* _Task details_
Format as a Markdown table with the columns "No." and "Line" the lines beginning with the line that contains "inclusive as possible." and continuing through the line that contains "replaced if needed.", omitting blank lines. Number the rows consecutively, starting at 1.

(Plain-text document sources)
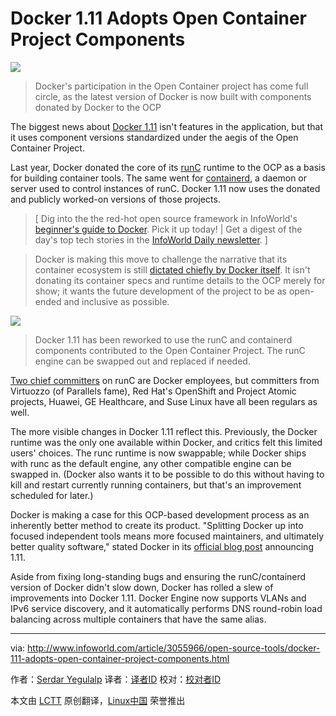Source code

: Docker 1.11 Adopts Open Container Project Components
=======================================================

![](http://images.techhive.com/images/article/2015/01/docker-620x465-100559026-primary.idge.jpg)

>Docker's participation in the Open Container project has come full circle, as the latest version of Docker is now built with components donated by Docker to the OCP

The biggest news about [Docker 1.11][1] isn't features in the application, but that it uses component versions standardized under the aegis of the Open Container Project.

Last year, Docker donated the core of its [runC][2] runtime to the OCP as a basis for building container tools. The same went for [containerd][3], a daemon or server used to control instances of runC. Docker 1.11 now uses the donated and publicly worked-on versions of those projects.

>[ Dig into the the red-hot open source framework in InfoWorld's [beginner's guide to Docker][4]. Pick it up today! | Get a digest of the day's top tech stories in the [InfoWorld Daily newsletter][5]. ]

>Docker is making this move to challenge the narrative that its container ecosystem is still [dictated chiefly by Docker itself][6]. It isn't donating its container specs and runtime details to the OCP merely for show; it wants the future development of the project to be as open-ended and inclusive as possible.

![](http://images.techhive.com/images/article/2016/04/docker-runc-100656060-large.idge.png)

>Docker 1.11 has been reworked to use the runC and containerd components contributed to the Open Container Project. The runC engine can be swapped out and replaced if needed.

[Two chief committers][7] on runC are Docker employees, but committers from Virtuozzo (of Parallels fame), Red Hat's OpenShift and Project Atomic projects, Huawei, GE Healthcare, and Suse Linux have all been regulars as well.

The more visible changes in Docker 1.11 reflect this. Previously, the Docker runtime was the only one available within Docker, and critics felt this limited users' choices. The runc runtime is now swappable; while Docker ships with runc as the default engine, any other compatible engine can be swapped in. (Docker also wants it to be possible to do this without having to kill and restart currently running containers, but that's an improvement scheduled for later.)

Docker is making a case for this OCP-based development process as an inherently better method to create its product. "Splitting Docker up into focused independent tools means more focused maintainers, and ultimately better quality software," stated Docker in its [official blog post][8] announcing 1.11.

Aside from fixing long-standing bugs and ensuring the runC/containerd version of Docker didn't slow down, Docker has rolled a slew of improvements into Docker 1.11. Docker Engine now supports VLANs and IPv6 service discovery, and it automatically performs DNS round-robin load balancing across multiple containers that have the same alias.



------------------------------------------------------------------------------

via: http://www.infoworld.com/article/3055966/open-source-tools/docker-111-adopts-open-container-project-components.html

作者：[Serdar Yegulalp][a]
译者：[译者ID](https://github.com/译者ID)
校对：[校对者ID](https://github.com/校对者ID)

本文由 [LCTT](https://github.com/LCTT/TranslateProject) 原创翻译，[Linux中国](https://linux.cn/) 荣誉推出

[a]: http://www.infoworld.com/author/Serdar-Yegulalp/
[1]: https://blog.docker.com/2016/04/docker-engine-1-11-runc/
[2]: http://runc.io/
[3]: https://containerd.tools/
[4]: http://www.infoworld.com/resources/16373/application-virtualization/the-beginners-guide-to-docker#tk.ifw-infsb
[5]: http://www.infoworld.com/newsletters/signup.html#tk.ifw-infsb
[6]: http://www.infoworld.com/article/2876801/application-virtualization/docker-reorganization-grows-up.html
[7]: https://github.com/opencontainers/runc/graphs/contributors
[8]: https://blog.docker.com/2016/04/docker-engine-1-11-runc/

* _Answer for this exercise_
| No. | Line |
|---|---|
| 1 | >Docker is making this move to challenge the narrative that its container ecosystem is still [dictated chiefly by Docker itself][6]. It isn't donating its container specs and runtime details to the OCP merely for show; it wants the future development of the project to be as open-ended and inclusive as possible. |
| 2 | ![](http://images.techhive.com/images/article/2016/04/docker-runc-100656060-large.idge.png) |
| 3 | >Docker 1.11 has been reworked to use the runC and containerd components contributed to the Open Container Project. The runC engine can be swapped out and replaced if needed. |